Choques Culturales (Culture Shock)

Maddie Ritter Arcadia in Granada Summer, Spain


August 6, 2019
Currently Studying at: Arcadia in Granada Summer, Spain
Homeschool: Arcadia University

Imagine the excitement of being able to visit a different country to study abroad and live there for a while. It’s easy to romanticize. It honestly is exciting, but after a week, the excitement can fade and the experience can get slightly stressful. I started my study abroad experience with a Global Field Study course that was in Spain about the Camino de Santiago. After the course, I took a bus to Granada to start the summer session. I never realized that studying abroad for summer sessions were different experiences from GFSs or Preview. The GFS I just took was barely training wheels. This is why doing a field study for a week, and studying abroad for a few months are very different: Your English speaking American classmates are a feeling of safety and like you never left the U.S. It’s comfortable to be with a professor that knows what they are doing, and in some cases, speaks the language or knows how to communicate in the country they are going to. If you have NEVER been abroad alone before, studying abroad will be really scary at first. When I was in the US, I would complain about feeling different from others for various reasons, but I couldn’t even navigate or conceptualize a rest stop in Granada, similar to the one on the PA turnpike without feeling like I was on a different planet. I knew the language and could easily survive and get around, but I also felt lonely and lost. 

A note on culture shock: being a privileged white American in another country for a few months will never be the same thing as immigrating to the United States. The feeling of culture shock isn’t even similar, but the scary feeling I am experiencing will give me more empathy and make me a more effective resource when I meet someone experiencing culture shock in America. This is day 11, and this is what I’m doing to cope with the lost feeling of culture shock at the moment:

  • Watching John Oliver on YouTube 
  • Reading books like Handmaid's Tale I’m familiar with (even if they are in my second language)
  • Writing about my feelings in English (probably not a good idea because I’m here to learn Spanish) 
  • Doing homework for a class I started in America
  • Texting my very kind friends that are probably sick of my antics from America
  • It’s really important to take everything moment by moment.

As much as I claim I hate America and hate capitalism, I miss Arby’s. Where I was in America was pretty diverse (more or less), and It was weird to see homogenous locations with people that mostly looked similar. My coping mechanisms for culture shock included watching American comedy shows on YouTube. The most, comforting, American thing that I could think to do was to watch immigrants (Samantha Bea, Trevor Noah, and John Oliver) not because they moved from another country, but because their TV shows are what I associate with American pop culture.

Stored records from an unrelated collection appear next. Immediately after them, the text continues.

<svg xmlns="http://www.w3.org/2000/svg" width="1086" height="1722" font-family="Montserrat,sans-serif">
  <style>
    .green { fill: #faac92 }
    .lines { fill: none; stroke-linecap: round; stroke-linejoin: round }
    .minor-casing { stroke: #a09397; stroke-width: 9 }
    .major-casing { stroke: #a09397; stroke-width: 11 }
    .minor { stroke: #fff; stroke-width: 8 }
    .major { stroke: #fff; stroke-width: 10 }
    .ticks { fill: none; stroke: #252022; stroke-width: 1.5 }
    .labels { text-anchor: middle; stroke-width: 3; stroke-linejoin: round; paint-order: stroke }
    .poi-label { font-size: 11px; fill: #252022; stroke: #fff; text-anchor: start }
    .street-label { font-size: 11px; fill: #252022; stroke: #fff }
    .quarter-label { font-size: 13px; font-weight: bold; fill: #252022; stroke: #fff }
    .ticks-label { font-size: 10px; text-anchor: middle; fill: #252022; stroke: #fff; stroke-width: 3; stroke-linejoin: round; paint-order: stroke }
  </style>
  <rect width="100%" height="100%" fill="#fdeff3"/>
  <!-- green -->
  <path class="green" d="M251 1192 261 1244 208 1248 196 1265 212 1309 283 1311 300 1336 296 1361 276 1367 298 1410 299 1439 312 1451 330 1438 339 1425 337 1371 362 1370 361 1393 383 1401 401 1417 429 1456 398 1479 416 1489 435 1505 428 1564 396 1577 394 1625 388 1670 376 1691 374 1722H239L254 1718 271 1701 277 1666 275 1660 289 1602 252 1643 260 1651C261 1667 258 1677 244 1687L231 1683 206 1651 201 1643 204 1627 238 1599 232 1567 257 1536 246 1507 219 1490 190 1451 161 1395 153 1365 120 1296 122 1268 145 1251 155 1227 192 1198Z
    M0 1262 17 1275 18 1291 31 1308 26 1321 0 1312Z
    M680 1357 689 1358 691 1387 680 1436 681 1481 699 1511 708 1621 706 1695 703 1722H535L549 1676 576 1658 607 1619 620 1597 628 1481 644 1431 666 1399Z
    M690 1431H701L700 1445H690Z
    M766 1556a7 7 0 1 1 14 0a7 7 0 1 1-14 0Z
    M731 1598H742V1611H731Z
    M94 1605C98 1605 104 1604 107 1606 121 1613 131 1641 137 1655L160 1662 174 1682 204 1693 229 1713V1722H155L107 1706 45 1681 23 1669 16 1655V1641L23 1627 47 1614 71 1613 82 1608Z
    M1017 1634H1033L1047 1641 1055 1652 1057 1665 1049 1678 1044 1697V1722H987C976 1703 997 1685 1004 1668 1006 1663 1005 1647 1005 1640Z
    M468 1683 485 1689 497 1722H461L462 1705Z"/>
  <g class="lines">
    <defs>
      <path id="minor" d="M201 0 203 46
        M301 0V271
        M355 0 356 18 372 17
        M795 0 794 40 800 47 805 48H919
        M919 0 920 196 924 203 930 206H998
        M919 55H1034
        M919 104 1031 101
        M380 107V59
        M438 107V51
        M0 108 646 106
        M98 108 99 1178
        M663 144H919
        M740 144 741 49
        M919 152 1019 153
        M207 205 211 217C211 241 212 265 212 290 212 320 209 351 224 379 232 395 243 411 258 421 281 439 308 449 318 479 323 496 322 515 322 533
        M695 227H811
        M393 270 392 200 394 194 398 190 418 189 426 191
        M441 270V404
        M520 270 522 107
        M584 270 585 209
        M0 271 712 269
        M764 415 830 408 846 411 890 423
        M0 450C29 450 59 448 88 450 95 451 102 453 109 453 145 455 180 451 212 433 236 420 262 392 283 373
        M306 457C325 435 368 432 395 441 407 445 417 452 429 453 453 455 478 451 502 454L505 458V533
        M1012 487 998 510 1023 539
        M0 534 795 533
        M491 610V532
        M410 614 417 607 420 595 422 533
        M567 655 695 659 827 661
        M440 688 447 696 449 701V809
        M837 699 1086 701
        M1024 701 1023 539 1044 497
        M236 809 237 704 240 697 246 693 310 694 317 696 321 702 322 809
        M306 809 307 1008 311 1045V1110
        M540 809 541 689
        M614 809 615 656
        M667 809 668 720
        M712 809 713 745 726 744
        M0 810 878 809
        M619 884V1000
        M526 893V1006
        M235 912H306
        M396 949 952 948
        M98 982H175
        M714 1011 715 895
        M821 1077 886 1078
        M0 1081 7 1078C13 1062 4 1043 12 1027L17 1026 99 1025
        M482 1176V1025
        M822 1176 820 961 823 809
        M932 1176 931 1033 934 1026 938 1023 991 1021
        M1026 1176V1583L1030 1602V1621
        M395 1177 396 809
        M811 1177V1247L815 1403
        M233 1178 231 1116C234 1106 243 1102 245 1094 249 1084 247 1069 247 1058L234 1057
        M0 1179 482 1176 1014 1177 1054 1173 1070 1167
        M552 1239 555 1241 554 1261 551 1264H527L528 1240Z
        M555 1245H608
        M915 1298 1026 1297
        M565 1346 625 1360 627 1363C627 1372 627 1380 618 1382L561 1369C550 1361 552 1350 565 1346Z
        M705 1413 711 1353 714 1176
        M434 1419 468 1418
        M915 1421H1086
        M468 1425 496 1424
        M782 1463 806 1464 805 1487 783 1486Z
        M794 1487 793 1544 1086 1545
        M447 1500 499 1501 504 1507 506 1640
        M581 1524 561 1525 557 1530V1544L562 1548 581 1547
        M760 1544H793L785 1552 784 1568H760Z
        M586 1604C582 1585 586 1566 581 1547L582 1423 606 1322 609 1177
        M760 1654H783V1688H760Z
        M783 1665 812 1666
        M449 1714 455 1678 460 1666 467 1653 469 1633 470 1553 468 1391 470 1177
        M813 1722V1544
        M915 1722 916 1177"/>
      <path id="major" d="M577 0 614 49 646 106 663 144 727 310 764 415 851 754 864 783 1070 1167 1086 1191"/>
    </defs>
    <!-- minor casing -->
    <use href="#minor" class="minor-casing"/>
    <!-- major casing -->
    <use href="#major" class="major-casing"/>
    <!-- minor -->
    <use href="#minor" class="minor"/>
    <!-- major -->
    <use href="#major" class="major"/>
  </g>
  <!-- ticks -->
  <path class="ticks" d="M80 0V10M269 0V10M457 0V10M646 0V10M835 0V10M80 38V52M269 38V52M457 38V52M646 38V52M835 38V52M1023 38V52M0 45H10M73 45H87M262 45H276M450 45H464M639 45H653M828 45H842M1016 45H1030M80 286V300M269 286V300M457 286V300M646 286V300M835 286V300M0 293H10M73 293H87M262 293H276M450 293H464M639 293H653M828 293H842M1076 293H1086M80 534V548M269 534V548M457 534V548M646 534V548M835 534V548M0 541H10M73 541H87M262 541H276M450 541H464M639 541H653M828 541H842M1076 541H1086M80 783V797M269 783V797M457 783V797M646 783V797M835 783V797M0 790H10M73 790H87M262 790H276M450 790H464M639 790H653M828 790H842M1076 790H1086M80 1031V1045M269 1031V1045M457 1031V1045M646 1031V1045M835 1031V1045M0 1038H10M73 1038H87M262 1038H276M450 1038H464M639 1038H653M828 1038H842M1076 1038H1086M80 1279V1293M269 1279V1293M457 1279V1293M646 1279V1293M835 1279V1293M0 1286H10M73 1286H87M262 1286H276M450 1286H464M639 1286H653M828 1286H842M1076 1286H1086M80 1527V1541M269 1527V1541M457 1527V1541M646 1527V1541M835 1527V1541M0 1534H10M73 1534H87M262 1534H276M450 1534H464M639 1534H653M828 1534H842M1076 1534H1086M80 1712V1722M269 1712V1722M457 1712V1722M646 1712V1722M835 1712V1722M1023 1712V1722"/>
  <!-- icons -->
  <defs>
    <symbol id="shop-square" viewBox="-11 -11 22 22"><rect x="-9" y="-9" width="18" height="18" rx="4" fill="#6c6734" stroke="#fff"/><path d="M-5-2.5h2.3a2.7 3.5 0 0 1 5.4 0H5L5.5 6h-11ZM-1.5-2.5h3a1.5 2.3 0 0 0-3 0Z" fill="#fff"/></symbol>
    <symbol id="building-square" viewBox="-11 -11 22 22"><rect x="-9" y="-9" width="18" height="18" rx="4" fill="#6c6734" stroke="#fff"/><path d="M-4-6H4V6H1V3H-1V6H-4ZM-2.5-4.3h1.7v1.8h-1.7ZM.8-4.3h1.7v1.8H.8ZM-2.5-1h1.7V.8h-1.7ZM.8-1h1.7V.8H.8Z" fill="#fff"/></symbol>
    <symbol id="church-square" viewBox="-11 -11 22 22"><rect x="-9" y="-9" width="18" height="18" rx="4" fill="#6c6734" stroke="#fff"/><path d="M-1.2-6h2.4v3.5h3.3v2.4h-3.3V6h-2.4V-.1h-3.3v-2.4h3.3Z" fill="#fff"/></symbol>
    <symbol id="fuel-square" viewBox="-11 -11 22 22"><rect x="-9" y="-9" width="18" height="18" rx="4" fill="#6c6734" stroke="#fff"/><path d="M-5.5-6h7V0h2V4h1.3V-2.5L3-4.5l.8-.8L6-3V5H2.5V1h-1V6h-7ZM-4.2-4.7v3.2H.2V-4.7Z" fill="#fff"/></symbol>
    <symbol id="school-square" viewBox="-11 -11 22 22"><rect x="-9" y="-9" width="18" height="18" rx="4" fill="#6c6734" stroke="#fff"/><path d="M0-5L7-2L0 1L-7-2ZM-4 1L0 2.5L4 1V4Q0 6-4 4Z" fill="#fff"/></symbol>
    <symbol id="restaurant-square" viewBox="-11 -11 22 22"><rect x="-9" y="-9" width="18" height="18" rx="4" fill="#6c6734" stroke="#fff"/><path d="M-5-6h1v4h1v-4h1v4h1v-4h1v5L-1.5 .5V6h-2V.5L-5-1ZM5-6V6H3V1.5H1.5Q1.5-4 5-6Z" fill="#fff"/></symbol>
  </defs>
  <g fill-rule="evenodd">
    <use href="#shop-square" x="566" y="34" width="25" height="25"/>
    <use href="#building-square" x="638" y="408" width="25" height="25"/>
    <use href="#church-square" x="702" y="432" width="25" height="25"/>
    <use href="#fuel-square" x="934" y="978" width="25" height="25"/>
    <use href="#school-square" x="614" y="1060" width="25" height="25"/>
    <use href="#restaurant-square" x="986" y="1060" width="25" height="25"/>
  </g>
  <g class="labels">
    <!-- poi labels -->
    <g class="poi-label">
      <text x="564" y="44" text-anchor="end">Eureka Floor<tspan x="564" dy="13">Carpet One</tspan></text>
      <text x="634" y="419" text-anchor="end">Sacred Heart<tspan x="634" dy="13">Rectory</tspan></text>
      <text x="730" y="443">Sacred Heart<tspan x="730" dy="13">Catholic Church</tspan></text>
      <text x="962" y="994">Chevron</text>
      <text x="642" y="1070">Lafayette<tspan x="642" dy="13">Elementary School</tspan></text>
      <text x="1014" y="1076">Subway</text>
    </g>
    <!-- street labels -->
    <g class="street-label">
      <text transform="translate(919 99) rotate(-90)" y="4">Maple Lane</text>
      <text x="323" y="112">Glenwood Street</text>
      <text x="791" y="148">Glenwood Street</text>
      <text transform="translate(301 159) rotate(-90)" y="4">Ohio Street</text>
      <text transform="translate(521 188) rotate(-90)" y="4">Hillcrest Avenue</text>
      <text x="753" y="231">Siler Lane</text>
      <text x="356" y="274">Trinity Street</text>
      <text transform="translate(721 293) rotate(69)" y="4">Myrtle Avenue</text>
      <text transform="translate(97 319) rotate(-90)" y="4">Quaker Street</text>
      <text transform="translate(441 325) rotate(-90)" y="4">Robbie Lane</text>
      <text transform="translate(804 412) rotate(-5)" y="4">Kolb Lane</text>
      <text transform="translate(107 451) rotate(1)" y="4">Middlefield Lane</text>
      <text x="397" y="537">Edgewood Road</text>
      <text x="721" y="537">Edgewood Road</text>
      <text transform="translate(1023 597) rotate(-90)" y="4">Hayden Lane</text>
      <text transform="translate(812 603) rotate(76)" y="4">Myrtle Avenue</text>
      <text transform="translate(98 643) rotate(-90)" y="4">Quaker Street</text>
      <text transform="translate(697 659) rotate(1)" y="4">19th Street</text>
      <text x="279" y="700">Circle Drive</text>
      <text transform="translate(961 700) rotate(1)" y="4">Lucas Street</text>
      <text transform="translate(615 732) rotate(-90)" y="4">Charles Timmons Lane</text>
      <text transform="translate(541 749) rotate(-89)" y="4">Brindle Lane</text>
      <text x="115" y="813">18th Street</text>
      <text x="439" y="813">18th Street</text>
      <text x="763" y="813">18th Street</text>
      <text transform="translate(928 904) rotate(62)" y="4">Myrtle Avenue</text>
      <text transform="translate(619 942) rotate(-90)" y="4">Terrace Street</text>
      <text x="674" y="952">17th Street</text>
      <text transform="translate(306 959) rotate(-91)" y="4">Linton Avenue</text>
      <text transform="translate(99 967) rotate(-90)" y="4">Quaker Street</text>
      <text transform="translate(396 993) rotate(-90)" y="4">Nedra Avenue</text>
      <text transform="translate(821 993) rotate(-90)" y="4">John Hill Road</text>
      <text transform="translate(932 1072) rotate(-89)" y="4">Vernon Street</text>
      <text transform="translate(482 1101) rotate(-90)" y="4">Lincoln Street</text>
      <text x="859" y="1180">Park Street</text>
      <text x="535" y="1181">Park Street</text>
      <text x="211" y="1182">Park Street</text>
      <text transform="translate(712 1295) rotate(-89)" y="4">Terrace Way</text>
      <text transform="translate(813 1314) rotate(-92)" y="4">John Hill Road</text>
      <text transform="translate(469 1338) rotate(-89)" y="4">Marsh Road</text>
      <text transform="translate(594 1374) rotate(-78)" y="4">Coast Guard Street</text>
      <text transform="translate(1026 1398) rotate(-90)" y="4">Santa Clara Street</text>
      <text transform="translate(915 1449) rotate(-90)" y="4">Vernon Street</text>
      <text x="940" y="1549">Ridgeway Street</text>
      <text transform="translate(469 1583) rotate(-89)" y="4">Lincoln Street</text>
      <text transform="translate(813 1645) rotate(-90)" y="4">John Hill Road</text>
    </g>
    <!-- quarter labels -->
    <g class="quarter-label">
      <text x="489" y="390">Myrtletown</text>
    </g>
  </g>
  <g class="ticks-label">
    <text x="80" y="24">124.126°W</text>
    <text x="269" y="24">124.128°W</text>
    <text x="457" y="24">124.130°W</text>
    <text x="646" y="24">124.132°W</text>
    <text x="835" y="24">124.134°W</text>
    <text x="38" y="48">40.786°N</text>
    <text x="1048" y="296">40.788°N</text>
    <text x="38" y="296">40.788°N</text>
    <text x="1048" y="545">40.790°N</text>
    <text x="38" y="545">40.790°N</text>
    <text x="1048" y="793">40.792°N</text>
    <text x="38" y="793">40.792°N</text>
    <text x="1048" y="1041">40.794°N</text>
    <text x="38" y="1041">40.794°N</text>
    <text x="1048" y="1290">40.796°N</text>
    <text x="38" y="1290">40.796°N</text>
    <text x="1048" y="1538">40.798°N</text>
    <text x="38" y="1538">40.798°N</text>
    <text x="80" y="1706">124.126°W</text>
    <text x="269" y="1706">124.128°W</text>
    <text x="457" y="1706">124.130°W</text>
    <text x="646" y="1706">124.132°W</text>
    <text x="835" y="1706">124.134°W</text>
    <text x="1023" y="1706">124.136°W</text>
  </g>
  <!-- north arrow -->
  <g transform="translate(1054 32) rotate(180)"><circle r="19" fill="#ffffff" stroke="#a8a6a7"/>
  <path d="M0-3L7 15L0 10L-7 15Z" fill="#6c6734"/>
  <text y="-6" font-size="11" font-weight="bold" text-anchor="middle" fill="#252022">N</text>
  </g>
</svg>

Being in a foreign country also makes you look at your own culture in a way that you probably wouldn’t have seen it otherwise. I would talk to strangers about American politics, even if they had no clue what I was talking about. As much as I thought that I disliked America, I realized that I was obsessed with it. Love me, red, white, and blue sempai! You’d think I was conservative. It’s a very American thing to talk about politics, and in Spain, this is not normal. This led to some introspection, and I started to notice that I had some subconscious ethnocentric tendencies that I had never addressed before. I was also in Spain on Memorial Day. I would keep seeing posts on Facebook about our fallen soldiers and vets, but what about lost military personnel from other countries? Was America one of the only countries obsessed enough with war to make a holiday to commemorate the dead, yet we don’t do anything for the living ones affected by war? It’s just a regular day in Spain, and seeing an American holiday from the outside was strange. 

My point in saying all of this is that in your study abroad experience you won't only learn about different societies, but you will also learn about your own culture and yourself. Leaving your way of life is exciting, but can be a little anxiety-inducing at first. Some important things to do when dealing with culture shock are to go out of your comfort zone and to try to avoid isolating yourself. One of the most effective things I’ve learned to do to get accustomed to being in a different country is to go out and interact with restaurant and shop owners. If you are ever out doing an activity, confiding with your cohort is also an effective way of getting over culture shock.